*Extrait du document*.
********
Dette publique: “A la fin, ce sont toujours les Allemands qui gagnent”

Amid Faljaoui

Alors qu’on discute encore pour savoir quand les restaurants pourront enfin rouvrir leurs portes, d’autres sont déjà dans l’après-pandémie. C’est le cas de Christine Lagarde, la présidente de la Banque centrale européenne, qui vient encore de répéter qu’il était “inenvisageable” d’annuler la dette publique et notamment celle générée par le Covid-19. Et d’ailleurs, Jan Jambon, le ministre-président de la Région flamande, n’a pas dit autre chose lorsqu’il a avoué que sa Région – pourtant très riche – était au maximum des aides qu’elle pouvait octroyer, vu que la dette publique devra être un jour remboursée par “tous”.

Nous allons gesticuler, prendre à témoin Dieu et ses saints mais, au final, il faudra rembourser. Calmement et sur le temps, mais il faudra rembourser.

Pendant ce temps, plus de 100 personnalités économiques et politiques ont lancé vendredi dernier un appel à annuler les dettes publiques détenues par la Banque centrale européenne. Parmi ces 100 personnalités, il y a Paul Magnette, le président du PS. Personnellement, je suis assez perplexe quant à ce débat sur l’annulation de la dette publique liée au Covid-19. Mais je prends le pari que les économistes et les politiques vont encore s’écharper pendant des mois sur ce sujet malgré la fin de non-recevoir de Christine Lagarde. Les partisans de l’annulation de la dette publique disent que les taux d’intérêt sont tellement bas que c’est un moment historique pour s’endetter à long terme. A vrai dire, beaucoup d’économistes le disent également mais à condition que ce soit un endettement pour des investissements productifs futurs et non pas pour sauvegarder des secteurs du passé.
********
*Extraits de données*.
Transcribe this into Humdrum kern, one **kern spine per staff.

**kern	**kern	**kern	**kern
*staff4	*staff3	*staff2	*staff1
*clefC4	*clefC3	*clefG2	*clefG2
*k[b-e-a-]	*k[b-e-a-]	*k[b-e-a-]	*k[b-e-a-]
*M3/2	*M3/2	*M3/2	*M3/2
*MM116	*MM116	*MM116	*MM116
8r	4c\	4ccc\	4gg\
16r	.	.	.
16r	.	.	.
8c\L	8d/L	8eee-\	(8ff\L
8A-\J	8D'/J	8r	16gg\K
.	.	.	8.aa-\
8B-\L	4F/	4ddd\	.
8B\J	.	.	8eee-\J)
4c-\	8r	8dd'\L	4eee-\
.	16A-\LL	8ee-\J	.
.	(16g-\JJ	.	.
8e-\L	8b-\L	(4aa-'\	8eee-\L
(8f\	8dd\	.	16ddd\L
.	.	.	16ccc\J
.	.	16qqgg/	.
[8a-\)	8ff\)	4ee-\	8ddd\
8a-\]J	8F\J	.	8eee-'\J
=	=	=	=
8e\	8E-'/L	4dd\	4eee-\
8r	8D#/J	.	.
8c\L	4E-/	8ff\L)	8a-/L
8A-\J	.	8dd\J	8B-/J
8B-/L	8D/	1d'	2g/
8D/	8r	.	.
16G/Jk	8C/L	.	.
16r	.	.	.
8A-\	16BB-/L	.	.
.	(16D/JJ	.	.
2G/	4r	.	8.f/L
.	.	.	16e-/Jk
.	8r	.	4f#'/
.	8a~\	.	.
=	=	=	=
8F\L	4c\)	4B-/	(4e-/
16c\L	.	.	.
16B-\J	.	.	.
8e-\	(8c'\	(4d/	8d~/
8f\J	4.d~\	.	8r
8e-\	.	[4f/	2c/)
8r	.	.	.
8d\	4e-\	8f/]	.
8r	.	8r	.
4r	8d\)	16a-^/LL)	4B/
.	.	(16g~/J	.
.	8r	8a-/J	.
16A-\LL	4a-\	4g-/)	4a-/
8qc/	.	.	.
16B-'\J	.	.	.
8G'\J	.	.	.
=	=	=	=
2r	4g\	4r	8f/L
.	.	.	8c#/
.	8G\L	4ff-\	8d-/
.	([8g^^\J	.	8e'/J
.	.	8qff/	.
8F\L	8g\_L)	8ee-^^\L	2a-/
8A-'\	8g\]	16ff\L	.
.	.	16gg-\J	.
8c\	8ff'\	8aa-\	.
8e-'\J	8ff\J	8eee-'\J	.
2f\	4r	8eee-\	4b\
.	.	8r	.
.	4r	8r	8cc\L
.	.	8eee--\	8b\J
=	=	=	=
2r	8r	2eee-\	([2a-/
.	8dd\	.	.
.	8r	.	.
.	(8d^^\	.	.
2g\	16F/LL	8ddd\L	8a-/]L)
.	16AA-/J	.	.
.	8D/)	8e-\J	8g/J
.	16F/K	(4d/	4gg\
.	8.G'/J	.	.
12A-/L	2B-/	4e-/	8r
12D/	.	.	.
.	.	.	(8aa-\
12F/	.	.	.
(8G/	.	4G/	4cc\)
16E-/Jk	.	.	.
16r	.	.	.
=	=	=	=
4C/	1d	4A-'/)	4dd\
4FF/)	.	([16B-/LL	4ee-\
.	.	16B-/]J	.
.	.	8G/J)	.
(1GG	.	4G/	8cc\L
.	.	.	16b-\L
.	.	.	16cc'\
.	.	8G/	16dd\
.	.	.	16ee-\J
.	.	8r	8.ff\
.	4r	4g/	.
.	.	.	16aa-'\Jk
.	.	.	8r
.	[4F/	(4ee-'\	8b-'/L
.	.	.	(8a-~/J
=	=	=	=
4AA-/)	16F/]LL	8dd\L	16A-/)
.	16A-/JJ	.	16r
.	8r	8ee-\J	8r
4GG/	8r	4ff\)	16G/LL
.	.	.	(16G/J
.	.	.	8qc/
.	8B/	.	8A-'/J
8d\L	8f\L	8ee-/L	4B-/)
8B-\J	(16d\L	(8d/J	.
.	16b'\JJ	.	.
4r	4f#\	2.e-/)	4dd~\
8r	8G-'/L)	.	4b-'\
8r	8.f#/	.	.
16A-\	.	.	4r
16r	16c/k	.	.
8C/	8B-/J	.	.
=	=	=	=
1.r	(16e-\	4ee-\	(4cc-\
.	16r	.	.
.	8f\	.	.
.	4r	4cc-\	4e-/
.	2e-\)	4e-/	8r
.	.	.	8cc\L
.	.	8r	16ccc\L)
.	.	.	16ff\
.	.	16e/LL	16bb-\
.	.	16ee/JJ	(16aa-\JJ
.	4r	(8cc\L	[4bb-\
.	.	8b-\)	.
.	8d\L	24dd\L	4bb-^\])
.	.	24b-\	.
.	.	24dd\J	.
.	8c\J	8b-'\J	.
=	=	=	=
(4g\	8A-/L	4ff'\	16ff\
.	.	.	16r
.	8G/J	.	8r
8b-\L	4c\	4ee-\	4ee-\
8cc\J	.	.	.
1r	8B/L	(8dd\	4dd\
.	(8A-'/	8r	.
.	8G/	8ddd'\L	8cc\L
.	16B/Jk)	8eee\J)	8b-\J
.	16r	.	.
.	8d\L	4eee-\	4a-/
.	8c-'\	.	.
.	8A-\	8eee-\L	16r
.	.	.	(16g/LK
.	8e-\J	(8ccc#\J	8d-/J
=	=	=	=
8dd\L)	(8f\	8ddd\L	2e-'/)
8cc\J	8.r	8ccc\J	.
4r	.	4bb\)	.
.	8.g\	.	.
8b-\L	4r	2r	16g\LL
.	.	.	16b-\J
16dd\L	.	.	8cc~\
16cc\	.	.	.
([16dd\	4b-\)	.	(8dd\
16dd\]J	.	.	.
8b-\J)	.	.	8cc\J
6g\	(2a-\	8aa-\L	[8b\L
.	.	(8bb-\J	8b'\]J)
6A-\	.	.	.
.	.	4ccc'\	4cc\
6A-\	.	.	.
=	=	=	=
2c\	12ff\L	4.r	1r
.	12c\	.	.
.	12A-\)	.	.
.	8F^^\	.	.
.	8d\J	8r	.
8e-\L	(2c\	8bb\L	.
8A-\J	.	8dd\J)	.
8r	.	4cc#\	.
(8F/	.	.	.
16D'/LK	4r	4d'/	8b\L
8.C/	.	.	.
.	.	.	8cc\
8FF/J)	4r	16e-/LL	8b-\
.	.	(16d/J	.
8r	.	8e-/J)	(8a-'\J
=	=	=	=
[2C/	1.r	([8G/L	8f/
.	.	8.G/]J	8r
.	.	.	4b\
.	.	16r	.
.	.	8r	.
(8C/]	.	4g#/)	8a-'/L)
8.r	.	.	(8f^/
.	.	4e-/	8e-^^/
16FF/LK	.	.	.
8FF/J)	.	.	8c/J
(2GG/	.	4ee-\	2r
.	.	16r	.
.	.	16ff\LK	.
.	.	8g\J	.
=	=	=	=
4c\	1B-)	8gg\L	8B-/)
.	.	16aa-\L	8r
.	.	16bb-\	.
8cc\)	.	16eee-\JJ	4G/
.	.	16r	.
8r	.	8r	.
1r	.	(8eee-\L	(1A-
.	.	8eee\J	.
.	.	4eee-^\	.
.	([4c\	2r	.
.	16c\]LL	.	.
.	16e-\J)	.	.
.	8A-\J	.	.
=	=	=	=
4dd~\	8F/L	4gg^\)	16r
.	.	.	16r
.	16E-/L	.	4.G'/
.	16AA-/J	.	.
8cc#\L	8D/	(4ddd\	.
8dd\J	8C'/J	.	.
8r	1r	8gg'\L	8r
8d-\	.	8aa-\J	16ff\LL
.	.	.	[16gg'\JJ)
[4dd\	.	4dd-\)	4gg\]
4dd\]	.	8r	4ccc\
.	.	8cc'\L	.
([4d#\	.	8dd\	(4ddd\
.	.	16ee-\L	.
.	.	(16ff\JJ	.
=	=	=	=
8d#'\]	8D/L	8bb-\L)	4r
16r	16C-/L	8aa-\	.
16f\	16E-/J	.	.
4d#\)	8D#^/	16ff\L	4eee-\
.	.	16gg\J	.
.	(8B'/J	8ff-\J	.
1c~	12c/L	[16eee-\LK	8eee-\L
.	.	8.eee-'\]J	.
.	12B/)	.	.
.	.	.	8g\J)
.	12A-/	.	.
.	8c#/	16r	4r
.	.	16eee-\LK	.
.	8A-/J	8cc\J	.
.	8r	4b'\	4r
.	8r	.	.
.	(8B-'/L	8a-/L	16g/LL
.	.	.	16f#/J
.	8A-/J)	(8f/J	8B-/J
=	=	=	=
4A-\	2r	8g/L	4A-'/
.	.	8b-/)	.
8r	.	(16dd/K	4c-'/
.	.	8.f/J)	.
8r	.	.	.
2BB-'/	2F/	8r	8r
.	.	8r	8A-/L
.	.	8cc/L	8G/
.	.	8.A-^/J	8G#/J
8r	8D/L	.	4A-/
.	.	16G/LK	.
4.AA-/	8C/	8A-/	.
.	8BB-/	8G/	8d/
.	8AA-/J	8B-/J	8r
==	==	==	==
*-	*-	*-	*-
********
*Activités*.
[1] Répondez aux questions suivantes à partir de l'article sur la dette publique :
(a) Quelle fonction Christine Lagarde occupe-t-elle ?
(b) Quelle fonction Jan Jambon occupe-t-il ?
(c) Combien de personnalités ont lancé un appel à annuler les dettes publiques détenues par la Banque centrale européenne, et quel jour ?
[2] Reproduisez le passage de l'article sur la dette publique qui va de « Alors qu’on discute » jusqu'à « mais il faudra rembourser. » inclus.
[3] D'après l'article sur la dette publique, pourquoi Jan Jambon estime-t-il que la Région flamande ne peut pas accorder davantage d'aides ?

*Réponses par activité*.
[1]
(a) Elle est présidente de la Banque centrale européenne.
(b) Il est ministre-président de la Région flamande.
(c) Plus de 100 personnalités économiques et politiques ont lancé cet appel vendredi dernier.

[2]
Alors qu’on discute encore pour savoir quand les restaurants pourront enfin rouvrir leurs portes, d’autres sont déjà dans l’après-pandémie. C’est le cas de Christine Lagarde, la présidente de la Banque centrale européenne, qui vient encore de répéter qu’il était “inenvisageable” d’annuler la dette publique et notamment celle générée par le Covid-19. Et d’ailleurs, Jan Jambon, le ministre-président de la Région flamande, n’a pas dit autre chose lorsqu’il a avoué que sa Région – pourtant très riche – était au maximum des aides qu’elle pouvait octroyer, vu que la dette publique devra être un jour remboursée par “tous”.

Nous allons gesticuler, prendre à témoin Dieu et ses saints mais, au final, il faudra rembourser. Calmement et sur le temps, mais il faudra rembourser.

[3] Jan Jambon a reconnu que la Région flamande, bien que très riche, avait atteint le maximum des aides qu'elle pouvait octroyer. Il a justifié cette limite par le fait que la dette publique devra un jour être remboursée par « tous ».